TASKS TO PERFORM:
- A) Decide whether each statement below agrees with the passage on memory allocation. For each one, answer yes or no and quote the words of the passage that settle it.
(i) When the first malloc() is freed, only the first page can be freed.
(ii) Once a program holds a memory block, the OS can move that block to a new address.
(iii) The passage calls the allocator by Doug Lea maybe one of the most famous ones.
- B) Answer these questions using the passage on memory allocation.
(i) What memory boundary does the example say the OS imposes?
(ii) How many bytes are lost when two 1500-byte requests share three pages of 1024 bytes?
(iii) What could moving memory around lead to?
- C) Reproduce word for word the part of the passage on memory allocation starting at "The memory interface" and ending at "write to memory.".

*** READING PASSAGE ***

Let's say that the OS imposes memory boundaries of 1KB and you request a malloc() chunk of 1500 bytes. That will use two pages of memory. Depending on how clever the OS wants to be, the remaining bytes of the second page might be unable to other malloc() requests. In this situation, your process is effectively losing 2048 - 1500 = 548 bytes. If the OS is clever, let's say that it allows you to reuse this space. So we start again with a reserve of 1500 bytes, and get two pages. Now we request another 1500 bytes, and the OS being clever gives us one page more, with the second allocation starting right at the end of the first one. This is very nice, from the three pages of 1024 bytes we are losing only (1024 * 3) - (1500 * 2) = 72 bytes. Now the question is, what happens when the first malloc() is freed? Only the first page can be freed. But more importantly, what if we now want to malloc() 10KB? The OS is unable to give us that first page, because it is not contiguous to the other ones we need. Hence, we get a contiguous block of pages after the third page. We have fragmented our own free memory, the first hardware page is free, but we are not getting it.

Memory allocators are always tricky software to write. Maybe one of the most famous ones is the one by Doug Lea. That page has a lot of juicy information, you can read it to get an idea about many more problems memory allocators have to deal with. I love to rant on the problem of sharing memory between languages inside the same process.

Sharing is caring

Gangsta sharing

The memory interface is very minimal, and once a program has hold of a memory block, the OS guarantees that this block will be available forever to the program at that specific memory address. Since most programming languages are based on the idea of pointers, the OS is not able to move or reshuffle this block of memory because somewhere a variable might still point to the old address. Moving this memory around could lead to crashes when this variable/pointer is later used to read or write to memory.

*** ENTRIES SHOWN ***

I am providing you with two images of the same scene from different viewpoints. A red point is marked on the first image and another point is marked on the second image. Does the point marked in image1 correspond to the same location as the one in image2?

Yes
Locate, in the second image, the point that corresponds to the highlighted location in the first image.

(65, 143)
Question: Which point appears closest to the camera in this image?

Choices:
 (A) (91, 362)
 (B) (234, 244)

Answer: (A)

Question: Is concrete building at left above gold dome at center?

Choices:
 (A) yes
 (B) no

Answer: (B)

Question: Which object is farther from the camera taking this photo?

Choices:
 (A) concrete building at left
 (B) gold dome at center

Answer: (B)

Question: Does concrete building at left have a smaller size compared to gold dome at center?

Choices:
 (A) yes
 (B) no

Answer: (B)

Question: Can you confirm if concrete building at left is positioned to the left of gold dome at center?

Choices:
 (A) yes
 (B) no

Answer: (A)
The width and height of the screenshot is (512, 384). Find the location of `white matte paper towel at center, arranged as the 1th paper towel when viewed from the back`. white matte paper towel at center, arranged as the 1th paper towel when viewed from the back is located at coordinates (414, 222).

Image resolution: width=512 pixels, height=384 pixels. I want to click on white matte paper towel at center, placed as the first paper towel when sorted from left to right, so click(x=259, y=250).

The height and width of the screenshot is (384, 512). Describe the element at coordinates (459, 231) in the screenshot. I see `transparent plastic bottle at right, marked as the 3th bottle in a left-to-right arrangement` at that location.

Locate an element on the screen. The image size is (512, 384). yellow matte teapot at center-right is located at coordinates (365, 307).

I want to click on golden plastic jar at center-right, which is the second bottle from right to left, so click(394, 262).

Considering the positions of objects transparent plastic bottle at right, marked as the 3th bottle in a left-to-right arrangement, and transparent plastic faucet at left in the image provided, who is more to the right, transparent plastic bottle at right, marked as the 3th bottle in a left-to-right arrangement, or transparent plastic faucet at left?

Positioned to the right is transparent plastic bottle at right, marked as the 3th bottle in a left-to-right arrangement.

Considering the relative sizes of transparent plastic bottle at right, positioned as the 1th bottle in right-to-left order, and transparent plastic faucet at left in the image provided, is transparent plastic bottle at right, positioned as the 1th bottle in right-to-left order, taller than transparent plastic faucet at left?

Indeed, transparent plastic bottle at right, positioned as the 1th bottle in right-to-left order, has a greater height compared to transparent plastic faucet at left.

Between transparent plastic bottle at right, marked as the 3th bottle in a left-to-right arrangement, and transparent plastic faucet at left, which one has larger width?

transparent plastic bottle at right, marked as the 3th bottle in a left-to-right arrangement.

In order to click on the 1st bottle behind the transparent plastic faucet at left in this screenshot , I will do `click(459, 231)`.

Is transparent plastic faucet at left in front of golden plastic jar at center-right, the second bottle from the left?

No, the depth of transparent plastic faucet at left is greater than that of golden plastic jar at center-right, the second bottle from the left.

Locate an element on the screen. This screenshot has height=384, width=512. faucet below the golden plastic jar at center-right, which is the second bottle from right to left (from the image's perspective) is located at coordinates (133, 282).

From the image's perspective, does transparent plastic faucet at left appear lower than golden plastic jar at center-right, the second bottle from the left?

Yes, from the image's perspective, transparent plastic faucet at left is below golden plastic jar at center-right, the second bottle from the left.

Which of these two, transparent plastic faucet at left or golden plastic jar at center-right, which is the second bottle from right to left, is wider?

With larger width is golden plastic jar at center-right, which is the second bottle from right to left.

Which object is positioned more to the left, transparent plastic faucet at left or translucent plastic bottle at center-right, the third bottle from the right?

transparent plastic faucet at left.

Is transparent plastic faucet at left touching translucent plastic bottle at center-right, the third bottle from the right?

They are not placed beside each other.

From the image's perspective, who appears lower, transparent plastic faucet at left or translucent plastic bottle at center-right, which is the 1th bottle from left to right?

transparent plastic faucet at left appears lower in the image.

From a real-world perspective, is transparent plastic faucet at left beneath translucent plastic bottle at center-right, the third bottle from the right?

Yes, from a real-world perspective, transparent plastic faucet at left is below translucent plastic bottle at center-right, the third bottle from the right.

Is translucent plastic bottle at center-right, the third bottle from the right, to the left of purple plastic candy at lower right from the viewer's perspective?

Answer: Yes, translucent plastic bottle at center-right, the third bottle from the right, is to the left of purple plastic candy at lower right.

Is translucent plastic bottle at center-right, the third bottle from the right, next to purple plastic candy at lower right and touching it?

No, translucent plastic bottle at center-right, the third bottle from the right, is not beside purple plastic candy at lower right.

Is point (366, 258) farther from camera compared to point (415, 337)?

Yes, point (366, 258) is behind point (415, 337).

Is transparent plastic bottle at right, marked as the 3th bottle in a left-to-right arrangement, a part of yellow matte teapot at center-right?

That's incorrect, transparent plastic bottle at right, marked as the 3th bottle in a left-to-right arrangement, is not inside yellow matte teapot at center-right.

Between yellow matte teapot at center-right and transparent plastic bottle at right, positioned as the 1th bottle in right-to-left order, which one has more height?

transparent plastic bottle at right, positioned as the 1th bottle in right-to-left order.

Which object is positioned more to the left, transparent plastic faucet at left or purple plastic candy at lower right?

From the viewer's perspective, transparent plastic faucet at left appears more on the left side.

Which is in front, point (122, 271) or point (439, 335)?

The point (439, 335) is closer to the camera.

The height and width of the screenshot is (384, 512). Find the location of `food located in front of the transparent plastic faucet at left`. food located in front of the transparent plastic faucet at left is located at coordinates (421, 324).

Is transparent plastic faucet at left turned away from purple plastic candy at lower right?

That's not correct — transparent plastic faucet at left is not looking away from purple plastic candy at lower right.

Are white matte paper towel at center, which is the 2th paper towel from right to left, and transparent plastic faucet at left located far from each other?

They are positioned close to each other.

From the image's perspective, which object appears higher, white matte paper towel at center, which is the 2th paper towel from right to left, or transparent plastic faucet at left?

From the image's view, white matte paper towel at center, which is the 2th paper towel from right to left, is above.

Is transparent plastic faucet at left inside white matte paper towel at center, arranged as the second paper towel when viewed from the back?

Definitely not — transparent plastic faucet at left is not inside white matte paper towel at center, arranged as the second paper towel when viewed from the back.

***

TASK-BY-TASK OUTPUTS:
- A)
(i) Yes: "Only the first page can be freed."
(ii) No: "the OS is not able to move or reshuffle this block of memory because somewhere a variable might still point to the old address."
(iii) Yes: "Maybe one of the most famous ones is the one by Doug Lea."

- B)
(i) 1KB.
(ii) 72 bytes.
(iii) Crashes when the variable/pointer is later used to read or write to memory.

- C)
The memory interface is very minimal, and once a program has hold of a memory block, the OS guarantees that this block will be available forever to the program at that specific memory address. Since most programming languages are based on the idea of pointers, the OS is not able to move or reshuffle this block of memory because somewhere a variable might still point to the old address. Moving this memory around could lead to crashes when this variable/pointer is later used to read or write to memory.